__Exercise aim__. Lines with the string "source" in the data below: report how many there are, and write nothing but the number.

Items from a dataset
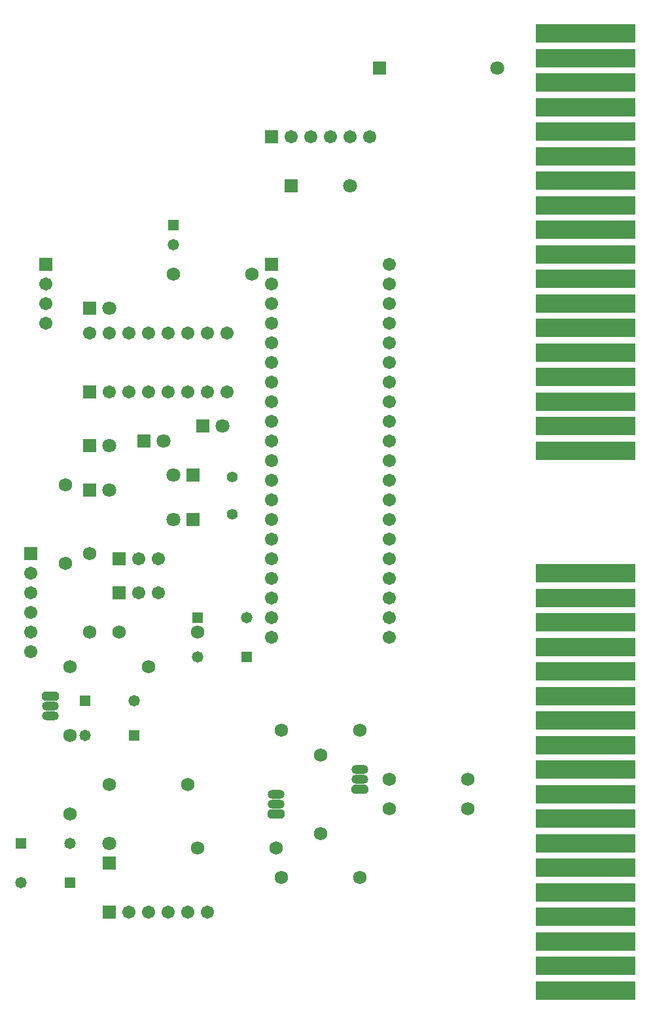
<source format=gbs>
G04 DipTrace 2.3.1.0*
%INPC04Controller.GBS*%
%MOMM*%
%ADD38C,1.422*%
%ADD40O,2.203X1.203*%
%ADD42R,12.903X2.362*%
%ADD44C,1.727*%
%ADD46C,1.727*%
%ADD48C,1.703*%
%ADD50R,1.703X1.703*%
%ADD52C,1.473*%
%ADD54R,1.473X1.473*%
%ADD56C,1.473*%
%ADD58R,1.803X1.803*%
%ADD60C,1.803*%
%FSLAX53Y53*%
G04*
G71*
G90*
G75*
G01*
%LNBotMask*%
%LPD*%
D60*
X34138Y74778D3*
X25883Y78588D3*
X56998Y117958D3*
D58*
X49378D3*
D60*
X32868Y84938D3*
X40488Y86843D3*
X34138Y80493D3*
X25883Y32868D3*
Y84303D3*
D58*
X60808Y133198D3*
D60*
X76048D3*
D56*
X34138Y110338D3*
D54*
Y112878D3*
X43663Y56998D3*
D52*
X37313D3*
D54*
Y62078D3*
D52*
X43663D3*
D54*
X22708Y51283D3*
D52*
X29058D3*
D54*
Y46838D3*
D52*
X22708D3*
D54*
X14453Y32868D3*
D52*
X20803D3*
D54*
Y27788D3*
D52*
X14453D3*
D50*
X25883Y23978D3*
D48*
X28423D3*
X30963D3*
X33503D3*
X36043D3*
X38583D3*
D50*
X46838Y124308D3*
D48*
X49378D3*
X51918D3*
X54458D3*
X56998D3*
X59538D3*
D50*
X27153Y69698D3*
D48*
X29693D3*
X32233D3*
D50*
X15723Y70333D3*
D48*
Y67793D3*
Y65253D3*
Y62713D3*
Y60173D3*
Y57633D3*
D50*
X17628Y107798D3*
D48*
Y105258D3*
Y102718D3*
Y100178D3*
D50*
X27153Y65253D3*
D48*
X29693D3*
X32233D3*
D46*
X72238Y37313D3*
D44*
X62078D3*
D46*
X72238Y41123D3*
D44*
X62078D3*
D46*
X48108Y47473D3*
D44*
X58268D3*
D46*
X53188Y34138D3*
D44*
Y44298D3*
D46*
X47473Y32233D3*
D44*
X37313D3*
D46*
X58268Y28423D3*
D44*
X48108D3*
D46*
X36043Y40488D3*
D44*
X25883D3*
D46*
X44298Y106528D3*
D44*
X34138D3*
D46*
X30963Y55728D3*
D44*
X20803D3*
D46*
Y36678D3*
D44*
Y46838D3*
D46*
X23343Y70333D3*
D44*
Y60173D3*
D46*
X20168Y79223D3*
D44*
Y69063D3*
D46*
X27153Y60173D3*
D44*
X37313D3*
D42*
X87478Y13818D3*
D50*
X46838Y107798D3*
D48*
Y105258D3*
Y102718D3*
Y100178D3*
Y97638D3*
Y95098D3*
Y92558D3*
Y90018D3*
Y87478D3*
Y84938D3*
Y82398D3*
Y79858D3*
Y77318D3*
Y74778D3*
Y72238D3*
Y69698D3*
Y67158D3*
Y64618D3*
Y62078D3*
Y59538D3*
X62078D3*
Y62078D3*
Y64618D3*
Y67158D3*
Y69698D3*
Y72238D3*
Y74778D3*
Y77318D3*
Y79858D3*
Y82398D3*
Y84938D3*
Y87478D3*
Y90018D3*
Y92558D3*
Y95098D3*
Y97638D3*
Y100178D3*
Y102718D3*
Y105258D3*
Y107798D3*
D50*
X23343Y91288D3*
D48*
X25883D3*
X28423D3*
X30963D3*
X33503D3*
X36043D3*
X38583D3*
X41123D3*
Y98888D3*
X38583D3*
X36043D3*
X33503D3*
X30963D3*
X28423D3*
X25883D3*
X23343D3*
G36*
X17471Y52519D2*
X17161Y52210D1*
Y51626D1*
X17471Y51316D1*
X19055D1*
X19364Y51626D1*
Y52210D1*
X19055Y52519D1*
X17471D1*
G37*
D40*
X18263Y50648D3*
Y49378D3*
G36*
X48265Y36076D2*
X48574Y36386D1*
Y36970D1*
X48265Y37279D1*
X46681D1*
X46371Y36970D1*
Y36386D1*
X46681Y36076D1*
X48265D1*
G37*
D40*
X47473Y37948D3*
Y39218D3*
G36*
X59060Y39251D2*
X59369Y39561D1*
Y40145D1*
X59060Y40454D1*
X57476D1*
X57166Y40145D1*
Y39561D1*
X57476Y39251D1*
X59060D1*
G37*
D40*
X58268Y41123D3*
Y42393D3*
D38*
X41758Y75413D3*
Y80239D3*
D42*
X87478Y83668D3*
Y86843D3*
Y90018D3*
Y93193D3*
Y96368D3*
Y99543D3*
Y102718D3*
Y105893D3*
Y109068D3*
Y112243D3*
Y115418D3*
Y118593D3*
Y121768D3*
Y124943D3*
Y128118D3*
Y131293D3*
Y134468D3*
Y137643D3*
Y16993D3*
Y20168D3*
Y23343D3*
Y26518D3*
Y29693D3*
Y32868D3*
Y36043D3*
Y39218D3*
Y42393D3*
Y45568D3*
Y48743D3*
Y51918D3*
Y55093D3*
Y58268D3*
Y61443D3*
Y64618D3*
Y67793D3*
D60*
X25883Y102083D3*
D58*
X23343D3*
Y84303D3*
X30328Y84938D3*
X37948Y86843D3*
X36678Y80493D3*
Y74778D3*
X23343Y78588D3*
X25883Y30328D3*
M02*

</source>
--
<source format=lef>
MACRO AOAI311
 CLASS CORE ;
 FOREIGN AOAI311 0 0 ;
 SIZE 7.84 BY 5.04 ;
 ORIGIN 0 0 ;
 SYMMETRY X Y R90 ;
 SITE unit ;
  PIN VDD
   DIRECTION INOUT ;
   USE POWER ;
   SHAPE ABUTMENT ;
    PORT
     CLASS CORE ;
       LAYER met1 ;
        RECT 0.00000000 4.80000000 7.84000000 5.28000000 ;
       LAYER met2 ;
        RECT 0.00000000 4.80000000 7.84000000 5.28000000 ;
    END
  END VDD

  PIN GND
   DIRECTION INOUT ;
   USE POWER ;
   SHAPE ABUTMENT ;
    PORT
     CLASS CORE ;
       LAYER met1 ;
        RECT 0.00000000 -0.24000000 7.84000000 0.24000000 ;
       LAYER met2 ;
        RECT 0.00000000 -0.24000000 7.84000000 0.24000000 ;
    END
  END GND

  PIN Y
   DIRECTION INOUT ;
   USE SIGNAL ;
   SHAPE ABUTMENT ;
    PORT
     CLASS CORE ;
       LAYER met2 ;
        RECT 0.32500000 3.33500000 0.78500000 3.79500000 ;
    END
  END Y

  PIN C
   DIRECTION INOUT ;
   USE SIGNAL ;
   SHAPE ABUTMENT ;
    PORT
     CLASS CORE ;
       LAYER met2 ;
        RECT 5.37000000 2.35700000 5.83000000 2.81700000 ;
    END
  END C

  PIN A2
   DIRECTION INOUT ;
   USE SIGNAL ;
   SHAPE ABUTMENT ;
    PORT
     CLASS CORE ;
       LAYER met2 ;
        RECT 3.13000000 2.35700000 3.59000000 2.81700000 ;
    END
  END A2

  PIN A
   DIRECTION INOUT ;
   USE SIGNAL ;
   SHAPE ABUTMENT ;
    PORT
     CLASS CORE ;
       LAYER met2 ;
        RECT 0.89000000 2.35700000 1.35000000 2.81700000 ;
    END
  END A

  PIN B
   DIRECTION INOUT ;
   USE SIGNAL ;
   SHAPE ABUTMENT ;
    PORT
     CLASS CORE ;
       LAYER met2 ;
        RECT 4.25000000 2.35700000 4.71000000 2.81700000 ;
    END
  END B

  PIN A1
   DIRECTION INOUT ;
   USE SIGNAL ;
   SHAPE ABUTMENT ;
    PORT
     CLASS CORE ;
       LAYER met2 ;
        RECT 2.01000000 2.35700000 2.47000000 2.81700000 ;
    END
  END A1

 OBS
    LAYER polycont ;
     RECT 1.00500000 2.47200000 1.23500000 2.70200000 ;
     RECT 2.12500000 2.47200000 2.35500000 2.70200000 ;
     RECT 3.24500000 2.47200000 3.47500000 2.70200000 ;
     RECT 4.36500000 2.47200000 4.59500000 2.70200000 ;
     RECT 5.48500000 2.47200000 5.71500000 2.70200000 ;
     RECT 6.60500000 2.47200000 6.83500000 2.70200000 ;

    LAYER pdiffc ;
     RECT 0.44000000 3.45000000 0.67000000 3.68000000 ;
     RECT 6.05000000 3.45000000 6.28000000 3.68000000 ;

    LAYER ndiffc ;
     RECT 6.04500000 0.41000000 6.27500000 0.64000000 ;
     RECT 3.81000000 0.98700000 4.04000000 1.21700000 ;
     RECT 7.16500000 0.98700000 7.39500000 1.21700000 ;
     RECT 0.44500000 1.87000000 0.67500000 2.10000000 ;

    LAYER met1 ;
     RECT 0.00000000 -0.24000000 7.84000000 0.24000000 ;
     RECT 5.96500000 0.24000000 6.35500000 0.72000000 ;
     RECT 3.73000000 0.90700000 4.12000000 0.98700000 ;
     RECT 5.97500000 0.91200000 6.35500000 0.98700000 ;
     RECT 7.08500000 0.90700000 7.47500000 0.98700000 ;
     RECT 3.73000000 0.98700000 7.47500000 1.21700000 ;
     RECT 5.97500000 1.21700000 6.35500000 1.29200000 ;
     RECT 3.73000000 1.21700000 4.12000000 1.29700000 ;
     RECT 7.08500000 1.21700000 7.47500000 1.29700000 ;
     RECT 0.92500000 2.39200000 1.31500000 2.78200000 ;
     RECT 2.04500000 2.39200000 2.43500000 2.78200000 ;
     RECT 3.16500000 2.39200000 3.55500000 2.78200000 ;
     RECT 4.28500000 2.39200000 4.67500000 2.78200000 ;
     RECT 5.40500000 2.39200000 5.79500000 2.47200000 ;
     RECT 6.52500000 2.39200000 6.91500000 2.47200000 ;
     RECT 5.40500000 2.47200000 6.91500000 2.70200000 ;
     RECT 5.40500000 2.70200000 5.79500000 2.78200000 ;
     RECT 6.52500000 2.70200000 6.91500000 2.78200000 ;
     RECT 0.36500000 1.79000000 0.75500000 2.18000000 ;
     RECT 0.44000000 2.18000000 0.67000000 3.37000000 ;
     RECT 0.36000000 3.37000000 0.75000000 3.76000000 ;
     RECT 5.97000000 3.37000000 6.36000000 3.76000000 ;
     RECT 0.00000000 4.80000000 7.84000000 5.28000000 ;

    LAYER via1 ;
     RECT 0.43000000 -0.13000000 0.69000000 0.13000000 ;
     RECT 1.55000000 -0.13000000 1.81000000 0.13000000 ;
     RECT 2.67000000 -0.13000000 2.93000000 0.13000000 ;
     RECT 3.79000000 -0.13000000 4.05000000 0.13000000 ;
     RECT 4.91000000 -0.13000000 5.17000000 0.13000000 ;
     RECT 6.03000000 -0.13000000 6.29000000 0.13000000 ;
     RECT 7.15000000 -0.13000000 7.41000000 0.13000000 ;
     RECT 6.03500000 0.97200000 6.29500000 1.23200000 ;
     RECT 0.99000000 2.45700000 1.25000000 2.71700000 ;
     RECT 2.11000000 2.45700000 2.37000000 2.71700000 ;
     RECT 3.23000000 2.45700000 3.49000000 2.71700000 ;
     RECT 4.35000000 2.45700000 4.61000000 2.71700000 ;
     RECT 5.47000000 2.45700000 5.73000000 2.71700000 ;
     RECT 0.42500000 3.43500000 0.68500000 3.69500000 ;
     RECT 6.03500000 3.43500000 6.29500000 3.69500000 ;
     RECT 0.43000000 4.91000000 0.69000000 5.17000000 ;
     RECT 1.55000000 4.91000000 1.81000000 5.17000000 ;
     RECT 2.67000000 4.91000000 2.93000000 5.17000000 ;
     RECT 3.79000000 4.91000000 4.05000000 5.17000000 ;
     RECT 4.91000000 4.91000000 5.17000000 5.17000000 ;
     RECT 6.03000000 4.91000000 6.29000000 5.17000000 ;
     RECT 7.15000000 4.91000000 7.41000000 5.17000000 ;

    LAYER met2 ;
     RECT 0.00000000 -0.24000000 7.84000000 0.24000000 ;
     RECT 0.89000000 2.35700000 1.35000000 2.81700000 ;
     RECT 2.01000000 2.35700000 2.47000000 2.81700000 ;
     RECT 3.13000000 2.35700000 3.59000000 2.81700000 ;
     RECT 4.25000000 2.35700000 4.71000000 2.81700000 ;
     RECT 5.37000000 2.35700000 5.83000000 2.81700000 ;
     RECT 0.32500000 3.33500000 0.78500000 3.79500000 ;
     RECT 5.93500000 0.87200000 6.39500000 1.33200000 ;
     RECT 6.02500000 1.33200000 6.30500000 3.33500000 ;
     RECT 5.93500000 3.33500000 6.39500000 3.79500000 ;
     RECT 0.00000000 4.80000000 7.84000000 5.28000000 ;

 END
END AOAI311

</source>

__Solution to this exercise__. 4